La palabra clave era «revisión del pasado». Los estudiantes del seminario nos considerábamos pioneros de la revisión del pasado. Queríamos abrir las ventanas, que entrase el aire, que el viento levántala por fin el polvo que la sociedad había dejado acumularse sobre los horrores del pasado. Nuestra misión era crear un ambiente en el que se pudiera respirar y ver con claridad. Tampoco nosotros apostábamos por la erudición. Teníamos claro que hacían falta condenas. Y también teníamos claro que la condena de tal o cual guardián o esbirro de este u otro campo de exterminio no era más que un primer paso. A quien se juzgaba era a la generación que se había servido de aquellos guardianes y esbirros, o que no los había obstaculizado en su labor, o que ni siquiera los había marginado después de la guerra, cuando podría haberlo hecho. Y con nuestro proceso de revisión y esclarecimiento queríamos condenar a la vergüenza eterna a aquella generación.

Nuestros padres habían desempeñado papeles muy diversos durante el Tercer Reich.
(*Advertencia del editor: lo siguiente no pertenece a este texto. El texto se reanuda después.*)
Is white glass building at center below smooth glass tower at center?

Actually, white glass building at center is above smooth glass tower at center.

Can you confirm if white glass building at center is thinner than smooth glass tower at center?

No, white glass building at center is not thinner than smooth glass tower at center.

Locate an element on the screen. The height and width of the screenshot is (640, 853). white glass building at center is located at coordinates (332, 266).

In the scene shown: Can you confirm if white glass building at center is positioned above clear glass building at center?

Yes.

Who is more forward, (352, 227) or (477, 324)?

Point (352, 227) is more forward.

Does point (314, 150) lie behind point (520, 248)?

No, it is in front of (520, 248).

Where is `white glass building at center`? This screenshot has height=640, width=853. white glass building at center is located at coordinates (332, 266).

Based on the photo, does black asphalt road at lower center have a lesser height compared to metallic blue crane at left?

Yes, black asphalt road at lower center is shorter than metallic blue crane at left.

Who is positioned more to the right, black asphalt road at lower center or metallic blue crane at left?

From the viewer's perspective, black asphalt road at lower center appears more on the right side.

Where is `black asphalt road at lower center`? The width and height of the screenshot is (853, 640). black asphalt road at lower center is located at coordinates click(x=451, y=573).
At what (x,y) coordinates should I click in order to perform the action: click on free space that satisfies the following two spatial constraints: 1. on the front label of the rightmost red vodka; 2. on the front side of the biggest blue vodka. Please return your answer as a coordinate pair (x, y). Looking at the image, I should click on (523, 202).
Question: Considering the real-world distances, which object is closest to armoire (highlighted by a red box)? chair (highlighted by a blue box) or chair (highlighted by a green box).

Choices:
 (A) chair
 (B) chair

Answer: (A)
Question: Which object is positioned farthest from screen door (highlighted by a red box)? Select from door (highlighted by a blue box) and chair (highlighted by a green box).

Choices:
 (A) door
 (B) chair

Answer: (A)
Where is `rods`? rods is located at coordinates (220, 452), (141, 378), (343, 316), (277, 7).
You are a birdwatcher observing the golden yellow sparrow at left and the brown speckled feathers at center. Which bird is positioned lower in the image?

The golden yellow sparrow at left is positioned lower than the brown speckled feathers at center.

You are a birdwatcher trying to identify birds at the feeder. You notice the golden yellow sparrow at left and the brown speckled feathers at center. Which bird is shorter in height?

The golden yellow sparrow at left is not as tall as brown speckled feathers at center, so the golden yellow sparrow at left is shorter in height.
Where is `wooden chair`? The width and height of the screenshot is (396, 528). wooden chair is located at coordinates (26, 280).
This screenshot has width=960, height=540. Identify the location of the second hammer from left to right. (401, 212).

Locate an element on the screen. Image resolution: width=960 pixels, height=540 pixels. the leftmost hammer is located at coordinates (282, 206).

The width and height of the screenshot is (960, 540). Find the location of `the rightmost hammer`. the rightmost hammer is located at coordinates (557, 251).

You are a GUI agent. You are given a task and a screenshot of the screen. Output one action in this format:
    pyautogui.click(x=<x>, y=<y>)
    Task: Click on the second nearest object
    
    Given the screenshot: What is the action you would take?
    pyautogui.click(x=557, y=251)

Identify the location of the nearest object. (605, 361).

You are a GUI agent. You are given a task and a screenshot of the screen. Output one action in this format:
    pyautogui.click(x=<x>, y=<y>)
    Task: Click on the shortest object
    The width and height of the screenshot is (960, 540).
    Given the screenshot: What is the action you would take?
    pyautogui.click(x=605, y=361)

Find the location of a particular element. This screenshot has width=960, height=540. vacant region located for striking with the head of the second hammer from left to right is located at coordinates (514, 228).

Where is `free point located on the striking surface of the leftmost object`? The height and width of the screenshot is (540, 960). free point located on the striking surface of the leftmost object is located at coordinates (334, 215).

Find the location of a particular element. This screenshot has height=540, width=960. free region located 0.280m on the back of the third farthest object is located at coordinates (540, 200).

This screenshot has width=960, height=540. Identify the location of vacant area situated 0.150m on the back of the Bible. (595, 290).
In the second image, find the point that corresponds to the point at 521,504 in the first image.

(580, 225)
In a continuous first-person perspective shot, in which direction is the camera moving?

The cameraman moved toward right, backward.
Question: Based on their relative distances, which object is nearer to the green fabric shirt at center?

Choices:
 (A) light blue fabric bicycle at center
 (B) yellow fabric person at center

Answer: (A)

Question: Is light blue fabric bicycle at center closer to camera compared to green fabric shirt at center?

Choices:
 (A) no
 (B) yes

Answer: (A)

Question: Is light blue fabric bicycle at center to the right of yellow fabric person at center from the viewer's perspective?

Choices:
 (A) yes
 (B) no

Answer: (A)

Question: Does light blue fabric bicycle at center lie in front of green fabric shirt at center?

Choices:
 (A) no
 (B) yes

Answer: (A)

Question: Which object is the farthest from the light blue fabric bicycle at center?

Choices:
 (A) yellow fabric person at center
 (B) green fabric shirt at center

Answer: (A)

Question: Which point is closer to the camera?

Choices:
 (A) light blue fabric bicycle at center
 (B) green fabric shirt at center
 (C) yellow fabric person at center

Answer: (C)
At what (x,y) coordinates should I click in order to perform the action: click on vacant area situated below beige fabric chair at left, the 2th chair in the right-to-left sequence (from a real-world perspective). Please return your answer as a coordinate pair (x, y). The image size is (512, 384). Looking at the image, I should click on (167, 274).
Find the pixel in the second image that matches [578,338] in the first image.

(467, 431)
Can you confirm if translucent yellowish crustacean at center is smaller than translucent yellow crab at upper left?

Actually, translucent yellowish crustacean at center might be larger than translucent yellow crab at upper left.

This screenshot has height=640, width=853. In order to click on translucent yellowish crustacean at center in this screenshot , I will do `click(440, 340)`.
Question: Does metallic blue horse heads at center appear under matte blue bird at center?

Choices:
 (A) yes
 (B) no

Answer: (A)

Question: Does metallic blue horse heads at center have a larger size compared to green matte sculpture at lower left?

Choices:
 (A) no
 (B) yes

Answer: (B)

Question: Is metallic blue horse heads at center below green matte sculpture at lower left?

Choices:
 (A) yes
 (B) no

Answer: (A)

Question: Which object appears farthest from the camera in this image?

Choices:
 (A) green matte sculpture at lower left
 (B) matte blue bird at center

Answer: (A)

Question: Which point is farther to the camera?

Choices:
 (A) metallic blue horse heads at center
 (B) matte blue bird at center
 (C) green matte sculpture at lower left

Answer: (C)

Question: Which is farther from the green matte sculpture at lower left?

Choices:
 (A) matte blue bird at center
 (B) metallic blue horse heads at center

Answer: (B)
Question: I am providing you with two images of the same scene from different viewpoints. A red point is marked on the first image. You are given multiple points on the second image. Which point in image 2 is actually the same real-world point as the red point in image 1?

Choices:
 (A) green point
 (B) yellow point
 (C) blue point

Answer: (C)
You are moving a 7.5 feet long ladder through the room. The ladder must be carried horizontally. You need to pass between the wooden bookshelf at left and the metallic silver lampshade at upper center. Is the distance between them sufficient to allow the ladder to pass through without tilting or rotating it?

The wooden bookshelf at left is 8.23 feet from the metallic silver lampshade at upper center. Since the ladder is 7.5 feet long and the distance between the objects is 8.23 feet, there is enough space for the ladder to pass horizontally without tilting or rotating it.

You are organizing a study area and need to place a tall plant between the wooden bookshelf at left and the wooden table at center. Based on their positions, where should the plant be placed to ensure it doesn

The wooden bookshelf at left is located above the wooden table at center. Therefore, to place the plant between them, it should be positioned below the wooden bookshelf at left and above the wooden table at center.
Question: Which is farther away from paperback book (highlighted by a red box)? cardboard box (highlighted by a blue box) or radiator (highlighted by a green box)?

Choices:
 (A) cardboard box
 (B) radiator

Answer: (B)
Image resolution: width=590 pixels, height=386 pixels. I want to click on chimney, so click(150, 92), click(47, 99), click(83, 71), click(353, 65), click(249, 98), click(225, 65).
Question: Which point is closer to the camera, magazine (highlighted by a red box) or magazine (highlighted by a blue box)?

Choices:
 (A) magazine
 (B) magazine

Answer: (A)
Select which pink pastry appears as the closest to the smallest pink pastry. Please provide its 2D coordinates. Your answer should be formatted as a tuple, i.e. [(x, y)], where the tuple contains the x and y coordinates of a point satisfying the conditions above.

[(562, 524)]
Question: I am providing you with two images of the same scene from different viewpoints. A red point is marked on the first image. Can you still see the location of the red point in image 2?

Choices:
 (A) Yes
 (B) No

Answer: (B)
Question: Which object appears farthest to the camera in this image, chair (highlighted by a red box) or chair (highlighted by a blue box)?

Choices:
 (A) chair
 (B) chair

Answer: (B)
Algunos habían estado en la guerra, entre ellos dos o tres oficiales de la Wehrmacht y uno de las SS; otros habían hecho carrera en la judicatura y en la Administración; había médicos y profesores, y uno de nosotros tenía un tío que había sido alto funcionario del Ministerio del Interior. Estoy seguro de que tenían respuestas muy diferentes para las preguntas que les pudiéramos hacer, si es que se avenían a contestarlas. Mi padre no quería hablar de sí mismo. Pero yo sabía que había perdido su puesto de profesor universitario al anunciar un curso sobre Spinoza, por tratarse de un filósofo judío, y que durante la guerra se había mantenido a flote a sí mismo y a toda la familia trabajando en una editorial de mapas y guías para excursionistas. ¿Acaso tenía derecho a condenarlo a la vergüenza eterna? Y sin embargo lo hice. Todos nosotros condenamos a la vergüenza eterna a nuestros padres, aunque sólo pudiéramos acusarlos de haber consentido la compañía de los asesinos después de 1945.

Entre los estudiantes del seminario se creó una fuerte identidad de grupo. Los otros estudiantes empezaron a llamarnos «los del seminario de Auschwitz», y pronto nosotros mismos adoptamos ese nombre. A los otros no les interesaba lo que hacíamos; a muchos les parecía raro, y a algunos incluso les repugnaba. Ahora pienso que el entusiasmo con que descubríamos los horrores del pasado e intentábamos hacérselos descubrir a los demás era, en efecto, poco menos que repugnante. Cuanto más terribles eran los hechos sobre los que leíamos y oíamos hablar, más seguros nos sentíamos de nuestra misión esclarecedora y acusadora. Aunque los hechos nos helaran la sangre en las venas, los proclamábamos a bombo y platillo. ¡Mirad, mirad todos!